Jeff Wu, assistant director of Hong Kong-based think tank the Tianda Institute, said the watchdog was taking aim not just at elite officials but also those at the grass roots, who had a more direct impact on people’s lives.
While the high-ranking “tigers” have drawn most of the attention, 99 per cent of the cadres who have been punished in the campaign are the ordinary “flies” – officials at county level or below.
Graft is also not featuring as prominently when the watchdog releases information about officials who have fallen foul of the rules.
A detailed account of the downfall of Wang Yongzhi, former party chief of Shache county in the Xinjiang region, in the CCDI’s internal magazine last week highlighted his “serious violation of the Party Central’s ruling strategy in Xinjiang”. Corruption charges against him came much lower down.

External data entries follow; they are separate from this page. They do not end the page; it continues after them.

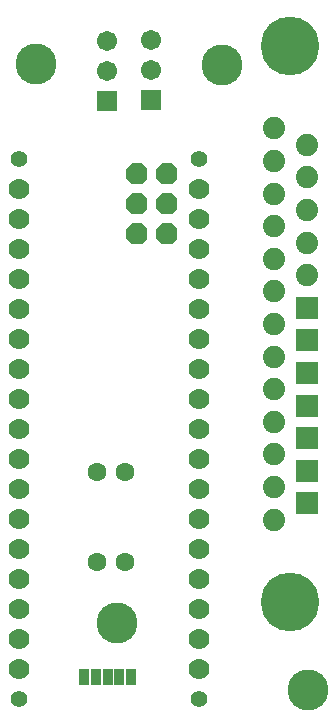
<source format=gbr>
G04 Layer_Color=8388736*
%FSLAX45Y45*%
%MOMM*%
%TF.FileFunction,Soldermask,Top*%
%TF.Part,Single*%
G01*
G75*
%TA.AperFunction,SMDPad,CuDef*%
%ADD27R,0.83820X1.47320*%
%TA.AperFunction,WasherPad*%
%ADD28C,3.46319*%
%TA.AperFunction,ComponentPad*%
%ADD29R,1.70320X1.70320*%
%ADD30C,1.70320*%
%ADD31C,1.89320*%
%ADD32R,1.89320X1.89320*%
%ADD33C,4.96320*%
%ADD34C,1.40310*%
G04:AMPARAMS|DCode=35|XSize=1.778mm|YSize=1.778mm|CornerRadius=0mm|HoleSize=0mm|Usage=FLASHONLY|Rotation=270.000|XOffset=0mm|YOffset=0mm|HoleType=Round|Shape=Octagon|*
%AMOCTAGOND35*
4,1,8,-0.44450,-0.88900,0.44450,-0.88900,0.88900,-0.44450,0.88900,0.44450,0.44450,0.88900,-0.44450,0.88900,-0.88900,0.44450,-0.88900,-0.44450,-0.44450,-0.88900,0.0*
%
%ADD35OCTAGOND35*%

%ADD36C,1.77800*%
%ADD37C,1.60320*%
D27*
X1204039Y514960D02*
D03*
X1102439D02*
D03*
X1005919D02*
D03*
X904319D02*
D03*
X805259D02*
D03*
D28*
X400002Y5699999D02*
D03*
X2699998Y399999D02*
D03*
X1970002Y5690001D02*
D03*
X1080001Y970001D02*
D03*
D29*
X1369698Y5397602D02*
D03*
X1000001Y5391998D02*
D03*
D30*
X1369698Y5651602D02*
D03*
Y5905602D02*
D03*
X1000001Y5645998D02*
D03*
Y5899998D02*
D03*
D31*
X2407999Y1843400D02*
D03*
Y2119498D02*
D03*
Y2395596D02*
D03*
Y2671699D02*
D03*
Y2947797D02*
D03*
Y3223900D02*
D03*
Y3499998D02*
D03*
Y3776096D02*
D03*
X2692002Y3914150D02*
D03*
X2407999Y4052199D02*
D03*
X2692002Y4190248D02*
D03*
X2407999Y4328297D02*
D03*
X2692002Y4466346D02*
D03*
X2407999Y4604400D02*
D03*
X2692002Y4742449D02*
D03*
X2407999Y4880498D02*
D03*
X2692002Y5018547D02*
D03*
X2407999Y5156596D02*
D03*
D32*
X2692002Y1981449D02*
D03*
Y2257547D02*
D03*
Y2533650D02*
D03*
Y2809748D02*
D03*
Y3085846D02*
D03*
Y3361949D02*
D03*
Y3638047D02*
D03*
D33*
X2550000Y5852597D02*
D03*
Y1147399D02*
D03*
D34*
X1772999Y4899000D02*
D03*
X248999D02*
D03*
Y327000D02*
D03*
X1772999D02*
D03*
D35*
X1506299Y4264000D02*
D03*
X1252299D02*
D03*
X1506299Y4518000D02*
D03*
X1252299D02*
D03*
X1506299Y4772000D02*
D03*
X1252299D02*
D03*
D36*
X248999Y2867000D02*
D03*
Y3121000D02*
D03*
Y4645000D02*
D03*
Y4391000D02*
D03*
Y4137000D02*
D03*
Y3883000D02*
D03*
Y3629000D02*
D03*
Y3375000D02*
D03*
Y581000D02*
D03*
Y835000D02*
D03*
Y1089000D02*
D03*
Y2613000D02*
D03*
Y2359000D02*
D03*
Y2105000D02*
D03*
Y1851000D02*
D03*
Y1597000D02*
D03*
Y1343000D02*
D03*
X1772999Y2867000D02*
D03*
Y3121000D02*
D03*
Y4645000D02*
D03*
Y4391000D02*
D03*
Y4137000D02*
D03*
Y3883000D02*
D03*
Y3629000D02*
D03*
Y3375000D02*
D03*
Y581000D02*
D03*
Y835000D02*
D03*
Y1089000D02*
D03*
Y2613000D02*
D03*
Y2359000D02*
D03*
Y2105000D02*
D03*
Y1851000D02*
D03*
Y1597000D02*
D03*
Y1343000D02*
D03*
D37*
X909501Y1489207D02*
D03*
Y2251207D02*
D03*
X1150801Y1489207D02*
D03*
Y2251207D02*
D03*
%TF.MD5,e8cdde0f2ace0e8e6d29b45aca6655bb*%
M02*

</source>
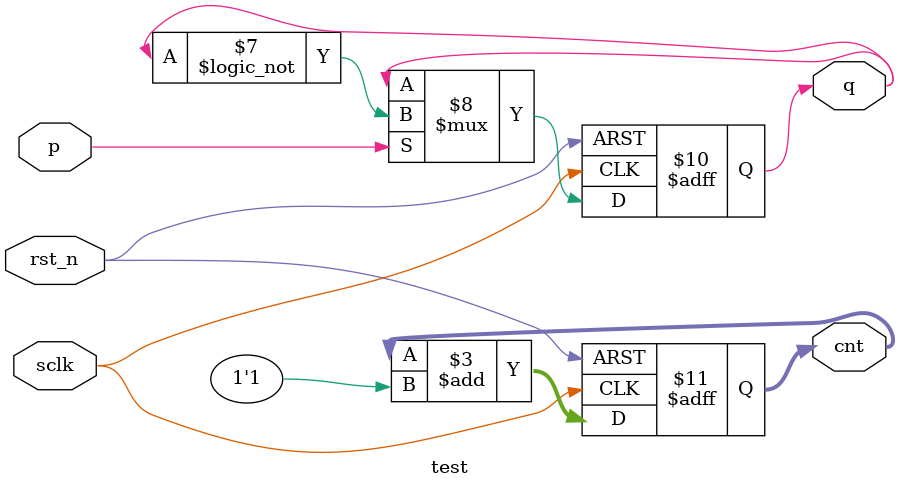
<source format=v>
module test(
input   wire    sclk,
input	wire	rst_n,
input	wire	p,
output	reg		[7:0]   cnt,
output	reg		q
);

always @(posedge sclk or negedge rst_n)
    if(!rst_n)
        cnt <= 'd0;
    else
        cnt <= cnt + 1'b1;

always @(posedge sclk or negedge rst_n)
    if(!rst_n)
        q <= 1'b0;
    else if(p == 'd1)
        q <= !q;


endmodule
</source>
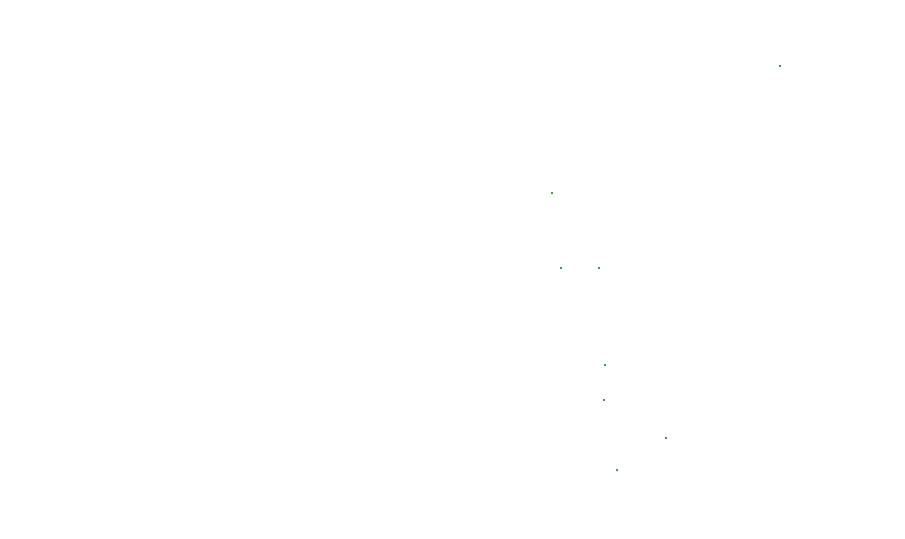
<source format=gbr>
%TF.GenerationSoftware,Altium Limited,Altium Designer,23.4.1 (23)*%
G04 Layer_Color=0*
%FSLAX45Y45*%
%MOMM*%
%TF.SameCoordinates,C80D94D6-ACD9-4930-820E-424AA932BAC3*%
%TF.FilePolarity,Positive*%
%TF.FileFunction,Plated,1,3,Blind,Drill*%
%TF.Part,Single*%
G01*
G75*
%TA.AperFunction,ViaDrill,NotFilled*%
%ADD88C,0.15000*%
%ADD89C,0.20000*%
%ADD90C,0.30000*%
D88*
X12470000Y7660000D02*
D03*
X12566265Y7906265D02*
D03*
X12390000Y8460000D02*
D03*
X12630000Y7816321D02*
D03*
X12390000Y8700000D02*
D03*
Y8620000D02*
D03*
X13030000Y8460000D02*
D03*
X12148342Y8138342D02*
D03*
X15460001Y7470000D02*
D03*
X12470000Y8700000D02*
D03*
X13630000Y7570000D02*
D03*
X14260001Y7130000D02*
D03*
X12790000Y7660000D02*
D03*
X12710000Y7740000D02*
D03*
X13189999D02*
D03*
X14030000Y7630000D02*
D03*
X13110001Y8380000D02*
D03*
X14150000Y8230000D02*
D03*
X14758342Y8601658D02*
D03*
X11740000Y7980000D02*
D03*
X12470000Y7900000D02*
D03*
X10580000Y7730000D02*
D03*
X13610001Y7892500D02*
D03*
X13270000Y6240000D02*
D03*
X13020000Y5580000D02*
D03*
X12970000Y5290000D02*
D03*
X11860000Y7460000D02*
D03*
X11007500Y5475000D02*
D03*
X10927500Y5487500D02*
D03*
X11490000Y7170000D02*
D03*
X12950000Y8617700D02*
D03*
X13110001Y8620000D02*
D03*
X12790000Y8540000D02*
D03*
X12470000D02*
D03*
X14630000Y8060000D02*
D03*
X14400000Y7010000D02*
D03*
X14320000Y6870000D02*
D03*
X15260001Y7830000D02*
D03*
X14020000Y7180000D02*
D03*
X13430000Y5500000D02*
D03*
X13699915Y6730085D02*
D03*
X13339999Y7290000D02*
D03*
X13352982Y7382981D02*
D03*
X13600000Y6700000D02*
D03*
X13270000Y7500000D02*
D03*
X13889999Y7120000D02*
D03*
X13770000Y6770000D02*
D03*
X13189999Y7500000D02*
D03*
X13480000Y7330000D02*
D03*
X13189999Y7580000D02*
D03*
X13030000Y7740000D02*
D03*
X17117981Y9577981D02*
D03*
X17030000Y9620000D02*
D03*
X11970000Y7700000D02*
D03*
X12150000Y7820000D02*
D03*
X11980000Y7860000D02*
D03*
Y8020000D02*
D03*
Y8210000D02*
D03*
X10530000Y8290000D02*
D03*
X10430000Y8390000D02*
D03*
X10120000Y8320000D02*
D03*
X9940000Y8400000D02*
D03*
X9950000Y8490000D02*
D03*
X9830000Y8470000D02*
D03*
X12190000Y7337500D02*
D03*
X12275000Y7350000D02*
D03*
X12312500Y7740000D02*
D03*
X12315000Y7660000D02*
D03*
X11135000Y5545000D02*
D03*
X11235000Y5555000D02*
D03*
X11335000Y5575000D02*
D03*
X11445000Y5607500D02*
D03*
X11545000Y5615000D02*
D03*
X11675000Y5635000D02*
D03*
X11800000Y5650000D02*
D03*
X11880000Y5615000D02*
D03*
X11977500Y5580000D02*
D03*
X12047500Y5545000D02*
D03*
X13189999Y7980000D02*
D03*
X16177499Y7200000D02*
D03*
X16175000Y7250000D02*
D03*
D89*
X14310001Y8100000D02*
D03*
X16239999Y9180000D02*
D03*
D90*
X14760001Y6650000D02*
D03*
X14750000Y6350000D02*
D03*
X14389999Y7470000D02*
D03*
X14710001D02*
D03*
X15275000Y6025000D02*
D03*
X14860001Y5760000D02*
D03*
%TF.MD5,e049a31d76f220f9c618c809f19da85f*%
M02*

</source>
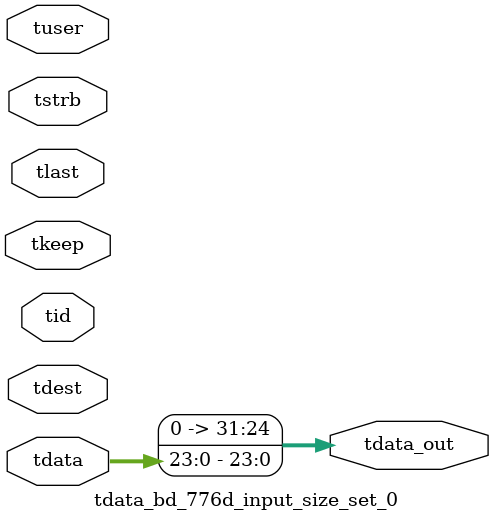
<source format=v>


`timescale 1ps/1ps

module tdata_bd_776d_input_size_set_0 #
(
parameter C_S_AXIS_TDATA_WIDTH = 32,
parameter C_S_AXIS_TUSER_WIDTH = 0,
parameter C_S_AXIS_TID_WIDTH   = 0,
parameter C_S_AXIS_TDEST_WIDTH = 0,
parameter C_M_AXIS_TDATA_WIDTH = 32
)
(
input  [(C_S_AXIS_TDATA_WIDTH == 0 ? 1 : C_S_AXIS_TDATA_WIDTH)-1:0     ] tdata,
input  [(C_S_AXIS_TUSER_WIDTH == 0 ? 1 : C_S_AXIS_TUSER_WIDTH)-1:0     ] tuser,
input  [(C_S_AXIS_TID_WIDTH   == 0 ? 1 : C_S_AXIS_TID_WIDTH)-1:0       ] tid,
input  [(C_S_AXIS_TDEST_WIDTH == 0 ? 1 : C_S_AXIS_TDEST_WIDTH)-1:0     ] tdest,
input  [(C_S_AXIS_TDATA_WIDTH/8)-1:0 ] tkeep,
input  [(C_S_AXIS_TDATA_WIDTH/8)-1:0 ] tstrb,
input                                                                    tlast,
output [C_M_AXIS_TDATA_WIDTH-1:0] tdata_out
);

assign tdata_out = {tdata[23:0]};

endmodule


</source>
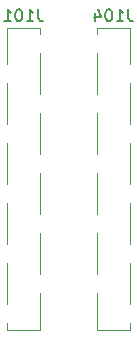
<source format=gbo>
G04 #@! TF.GenerationSoftware,KiCad,Pcbnew,9.0.6*
G04 #@! TF.CreationDate,2026-01-02T14:07:03-06:00*
G04 #@! TF.ProjectId,QFN-16_3x3,51464e2d-3136-45f3-9378-332e6b696361,rev?*
G04 #@! TF.SameCoordinates,Original*
G04 #@! TF.FileFunction,Legend,Bot*
G04 #@! TF.FilePolarity,Positive*
%FSLAX46Y46*%
G04 Gerber Fmt 4.6, Leading zero omitted, Abs format (unit mm)*
G04 Created by KiCad (PCBNEW 9.0.6) date 2026-01-02 14:07:03*
%MOMM*%
%LPD*%
G01*
G04 APERTURE LIST*
%ADD10C,0.150000*%
%ADD11C,0.120000*%
%ADD12C,1.700000*%
%ADD13R,1.700000X1.700000*%
%ADD14R,2.510000X1.000000*%
G04 APERTURE END LIST*
D10*
X128285714Y-106294819D02*
X128285714Y-107009104D01*
X128285714Y-107009104D02*
X128333333Y-107151961D01*
X128333333Y-107151961D02*
X128428571Y-107247200D01*
X128428571Y-107247200D02*
X128571428Y-107294819D01*
X128571428Y-107294819D02*
X128666666Y-107294819D01*
X127285714Y-107294819D02*
X127857142Y-107294819D01*
X127571428Y-107294819D02*
X127571428Y-106294819D01*
X127571428Y-106294819D02*
X127666666Y-106437676D01*
X127666666Y-106437676D02*
X127761904Y-106532914D01*
X127761904Y-106532914D02*
X127857142Y-106580533D01*
X126666666Y-106294819D02*
X126571428Y-106294819D01*
X126571428Y-106294819D02*
X126476190Y-106342438D01*
X126476190Y-106342438D02*
X126428571Y-106390057D01*
X126428571Y-106390057D02*
X126380952Y-106485295D01*
X126380952Y-106485295D02*
X126333333Y-106675771D01*
X126333333Y-106675771D02*
X126333333Y-106913866D01*
X126333333Y-106913866D02*
X126380952Y-107104342D01*
X126380952Y-107104342D02*
X126428571Y-107199580D01*
X126428571Y-107199580D02*
X126476190Y-107247200D01*
X126476190Y-107247200D02*
X126571428Y-107294819D01*
X126571428Y-107294819D02*
X126666666Y-107294819D01*
X126666666Y-107294819D02*
X126761904Y-107247200D01*
X126761904Y-107247200D02*
X126809523Y-107199580D01*
X126809523Y-107199580D02*
X126857142Y-107104342D01*
X126857142Y-107104342D02*
X126904761Y-106913866D01*
X126904761Y-106913866D02*
X126904761Y-106675771D01*
X126904761Y-106675771D02*
X126857142Y-106485295D01*
X126857142Y-106485295D02*
X126809523Y-106390057D01*
X126809523Y-106390057D02*
X126761904Y-106342438D01*
X126761904Y-106342438D02*
X126666666Y-106294819D01*
X125380952Y-107294819D02*
X125952380Y-107294819D01*
X125666666Y-107294819D02*
X125666666Y-106294819D01*
X125666666Y-106294819D02*
X125761904Y-106437676D01*
X125761904Y-106437676D02*
X125857142Y-106532914D01*
X125857142Y-106532914D02*
X125952380Y-106580533D01*
X135905714Y-106294819D02*
X135905714Y-107009104D01*
X135905714Y-107009104D02*
X135953333Y-107151961D01*
X135953333Y-107151961D02*
X136048571Y-107247200D01*
X136048571Y-107247200D02*
X136191428Y-107294819D01*
X136191428Y-107294819D02*
X136286666Y-107294819D01*
X134905714Y-107294819D02*
X135477142Y-107294819D01*
X135191428Y-107294819D02*
X135191428Y-106294819D01*
X135191428Y-106294819D02*
X135286666Y-106437676D01*
X135286666Y-106437676D02*
X135381904Y-106532914D01*
X135381904Y-106532914D02*
X135477142Y-106580533D01*
X134286666Y-106294819D02*
X134191428Y-106294819D01*
X134191428Y-106294819D02*
X134096190Y-106342438D01*
X134096190Y-106342438D02*
X134048571Y-106390057D01*
X134048571Y-106390057D02*
X134000952Y-106485295D01*
X134000952Y-106485295D02*
X133953333Y-106675771D01*
X133953333Y-106675771D02*
X133953333Y-106913866D01*
X133953333Y-106913866D02*
X134000952Y-107104342D01*
X134000952Y-107104342D02*
X134048571Y-107199580D01*
X134048571Y-107199580D02*
X134096190Y-107247200D01*
X134096190Y-107247200D02*
X134191428Y-107294819D01*
X134191428Y-107294819D02*
X134286666Y-107294819D01*
X134286666Y-107294819D02*
X134381904Y-107247200D01*
X134381904Y-107247200D02*
X134429523Y-107199580D01*
X134429523Y-107199580D02*
X134477142Y-107104342D01*
X134477142Y-107104342D02*
X134524761Y-106913866D01*
X134524761Y-106913866D02*
X134524761Y-106675771D01*
X134524761Y-106675771D02*
X134477142Y-106485295D01*
X134477142Y-106485295D02*
X134429523Y-106390057D01*
X134429523Y-106390057D02*
X134381904Y-106342438D01*
X134381904Y-106342438D02*
X134286666Y-106294819D01*
X133096190Y-106628152D02*
X133096190Y-107294819D01*
X133334285Y-106247200D02*
X133572380Y-106961485D01*
X133572380Y-106961485D02*
X132953333Y-106961485D01*
D11*
X125620000Y-112570000D02*
X125620000Y-116030000D01*
X125620000Y-117650000D02*
X125620001Y-121110000D01*
X125620000Y-127810000D02*
X125620001Y-131270000D01*
X125620001Y-107840000D02*
X125620000Y-110950000D01*
X125620001Y-122730000D02*
X125620000Y-126190000D01*
X125620001Y-132890000D02*
X125620001Y-133460000D01*
X128379999Y-107840000D02*
X125620001Y-107840000D01*
X128379999Y-107840000D02*
X128379999Y-108410000D01*
X128379999Y-110030000D02*
X128380000Y-113490000D01*
X128379999Y-120190000D02*
X128380000Y-123650000D01*
X128379999Y-133460000D02*
X125620001Y-133460000D01*
X128380000Y-115110000D02*
X128379999Y-118570000D01*
X128380000Y-125270000D02*
X128380000Y-128730000D01*
X128380000Y-130350000D02*
X128379999Y-133460000D01*
X133240000Y-107840000D02*
X133240000Y-108410000D01*
X133240000Y-110030000D02*
X133240000Y-113490000D01*
X133240000Y-115110000D02*
X133240000Y-118570000D01*
X133240000Y-120190000D02*
X133240000Y-123650000D01*
X133240000Y-125270000D02*
X133240000Y-128730000D01*
X133240000Y-130350000D02*
X133240000Y-133460000D01*
X136000000Y-107840000D02*
X133240000Y-107840000D01*
X136000000Y-107840000D02*
X136000000Y-110950000D01*
X136000000Y-108410000D02*
X136000000Y-110950000D01*
X136000000Y-112570000D02*
X136000000Y-116030000D01*
X136000000Y-117650000D02*
X136000000Y-121110000D01*
X136000000Y-122730000D02*
X136000000Y-126190000D01*
X136000000Y-127810000D02*
X136000000Y-131270000D01*
X136000000Y-132890000D02*
X136000000Y-133460000D01*
X136000000Y-133460000D02*
X133240000Y-133460000D01*
%LPC*%
D12*
X121920000Y-109220000D03*
D13*
X121920000Y-111760000D03*
D12*
X121920000Y-114299999D03*
X121920000Y-116840000D03*
X121920000Y-119380000D03*
X121920000Y-121920000D03*
X121920000Y-124460000D03*
X121920000Y-127000001D03*
X121920000Y-129540000D03*
X121920000Y-132080000D03*
X139700000Y-109220001D03*
X139700000Y-111760001D03*
X139700000Y-114300001D03*
X139700000Y-116840001D03*
X139700000Y-119380001D03*
X139700000Y-121920001D03*
X139700000Y-124460001D03*
X139700000Y-127000001D03*
X139700000Y-129540001D03*
X139700000Y-132080001D03*
D14*
X128655000Y-109220000D03*
X125345000Y-111760000D03*
X128655000Y-114300000D03*
X125345000Y-116840000D03*
X128655000Y-119380000D03*
X125345000Y-121920000D03*
X128655000Y-124460000D03*
X125345000Y-127000000D03*
X128655000Y-129540000D03*
X125345000Y-132080000D03*
X132965000Y-109220000D03*
X136275000Y-111760000D03*
X132965000Y-114300000D03*
X136275000Y-116840000D03*
X132965000Y-119380000D03*
X136275000Y-121920000D03*
X132965000Y-124460000D03*
X136275000Y-127000000D03*
X132965000Y-129540000D03*
X136275000Y-132080000D03*
%LPD*%
M02*

</source>
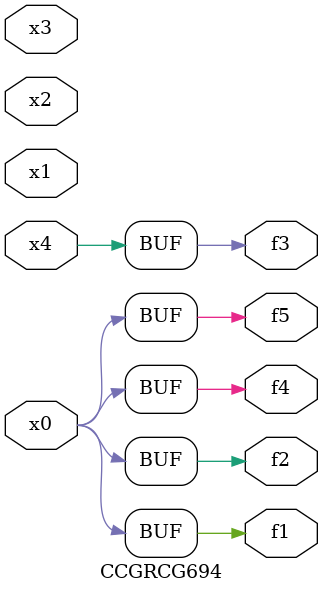
<source format=v>
module CCGRCG694(
	input x0, x1, x2, x3, x4,
	output f1, f2, f3, f4, f5
);
	assign f1 = x0;
	assign f2 = x0;
	assign f3 = x4;
	assign f4 = x0;
	assign f5 = x0;
endmodule

</source>
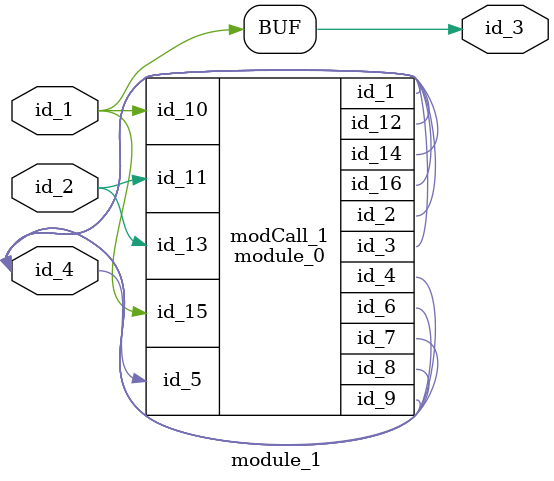
<source format=v>
module module_0 (
    id_1,
    id_2,
    id_3,
    id_4,
    id_5,
    id_6,
    id_7,
    id_8,
    id_9,
    id_10,
    id_11,
    id_12,
    id_13,
    id_14,
    id_15,
    id_16
);
  inout wire id_16;
  input wire id_15;
  inout wire id_14;
  input wire id_13;
  output wire id_12;
  input wire id_11;
  input wire id_10;
  inout wire id_9;
  output wire id_8;
  inout wire id_7;
  output wire id_6;
  input wire id_5;
  output wire id_4;
  inout wire id_3;
  inout wire id_2;
  inout wire id_1;
  wire id_17;
  wire id_18;
endmodule
module module_1 (
    id_1,
    id_2,
    id_3,
    id_4
);
  inout wire id_4;
  output wire id_3;
  input wire id_2;
  input wire id_1;
  assign id_3[""] = id_1;
  module_0 modCall_1 (
      id_4,
      id_4,
      id_4,
      id_4,
      id_4,
      id_4,
      id_4,
      id_4,
      id_4,
      id_1,
      id_2,
      id_4,
      id_2,
      id_4,
      id_1,
      id_4
  );
endmodule

</source>
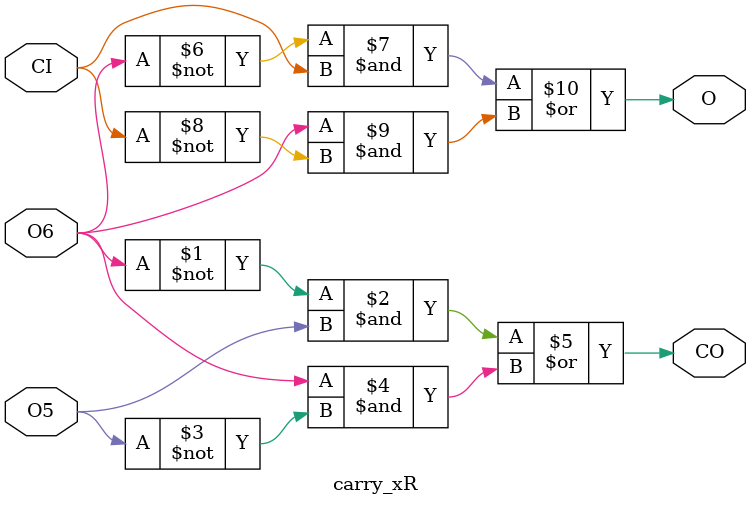
<source format=v>
`timescale 1ns / 1ps


module carry_xR(
    input O5,
    input O6,
    input CI,
    output O,
    output CO
    );
    
    
    assign CO= ~O6&O5 | O6&(~O5);
    assign O= ~O6&CI | O6&(~CI);
    
endmodule

</source>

Yang Xin, who heads up the Xinjiang branch of the watchdog and wrote the article, then moved on to Gu Wensheng. The focus was on the former Akto party chief’s failures in poverty alleviation work, with Yang accusing Gu of creating a situation in the county where “the city is like Europe and the countryside is like Africa”. But again, corruption charges against Gu rated only a brief mention towards the end.
According to Wu, Beijing’s top-down approach to supervision is not enough, and it also needs to “promote democracy at the grass-roots level to push officials to carry out their duties properly”.
“Grass-roots democracy would help to build social supervision,” Wu said. “China’s local governance should be transparent to its people – public decisions should be made publicly.”